È altresì importante che aumenti il numero delle persone che offrono il proprio tempo ai Repair Café. “Diventare volontari è piuttosto semplice”, ci spiega Francesco. “Chiunque sia interessato a diventare volontario può semplicemente partecipare a un evento di Repair Café per ricevere una formazione di base”, dopodiché si presidiano le aperture a turni e, se arriva qualche oggetto che non si sa come riparare (o addirittura come aprire), è possibile rivolgersi, attraverso la chat interna, agli altri volontari che, in diretta, offrono il loro supporto. Per chi invece volesse spingersi addirittura ad aprire un Repair Café od organizzare Restarter Party? “Serve un po’ di capacità, attrezzi e uno spazio dove accogliere le persone che si può trovare in parrocchie o associazioni locali”, ci consiglia Pelaia.
Inoltre, per facilitare il processo, esiste il sito Repair Cafè International, che offre risorse e guida passo-passo per iniziare. Inoltre il sito italiano The Restart Project mappa tutti i RepairCafé e fornisce ulteriori informazioni utili per chi è interessato.
Riparazione e volontariato: un modello sostenibile?
A questo punto una domanda sorge spontanea. Se ci sono così tante persone disposte a portare i loro oggetti a riparare, cosa li spinge a farlo presso un Repair Café? Inoltre, aprire dei punti di riparazione basati sul volontariato, non toglie lavoro a potenziali artigiani? “Non è equo che la riparazione si basi principalmente sul volontariato”, risponde Pelaia.

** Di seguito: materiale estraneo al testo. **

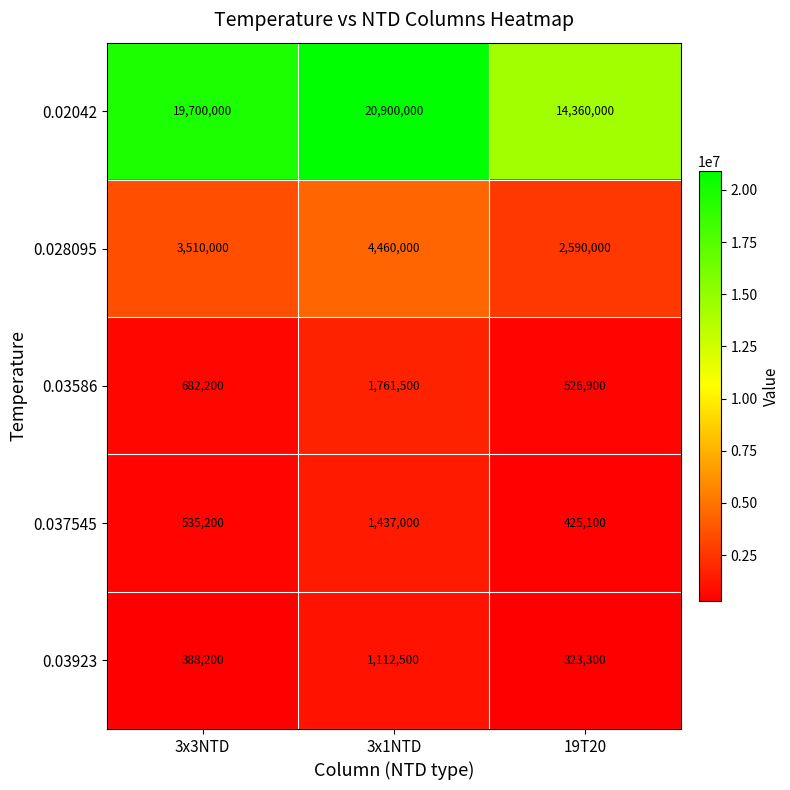

How many series are shown in this chart?

5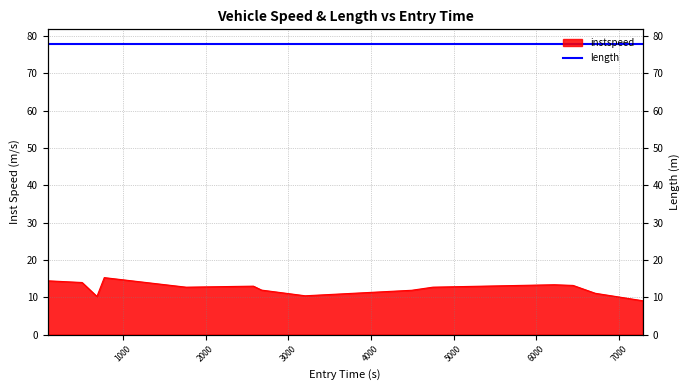

What is the difference between the maximum and minimum values?

6.2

“Un approccio più professionale potrebbe effettivamente aiutare molto, soprattutto per l’elettronica e la meccanica ma ci sono ostacoli a oggi spesso insuperabili. Vi sono i problemi legati alla disassemblabilità degli apparecchi, all’assenza dei pezzi di ricambio (e a volte, quandodisponibili, con costi insostenibili) e poi vi sono tutti i costi d’impresa. A conti fatti per alcune tipologie di dispositivi, l’attività sarebbe antieconomica ed è per questo che oggi la riparazione di alcuni beni può avvenire solo grazie al volontariato di pochi”.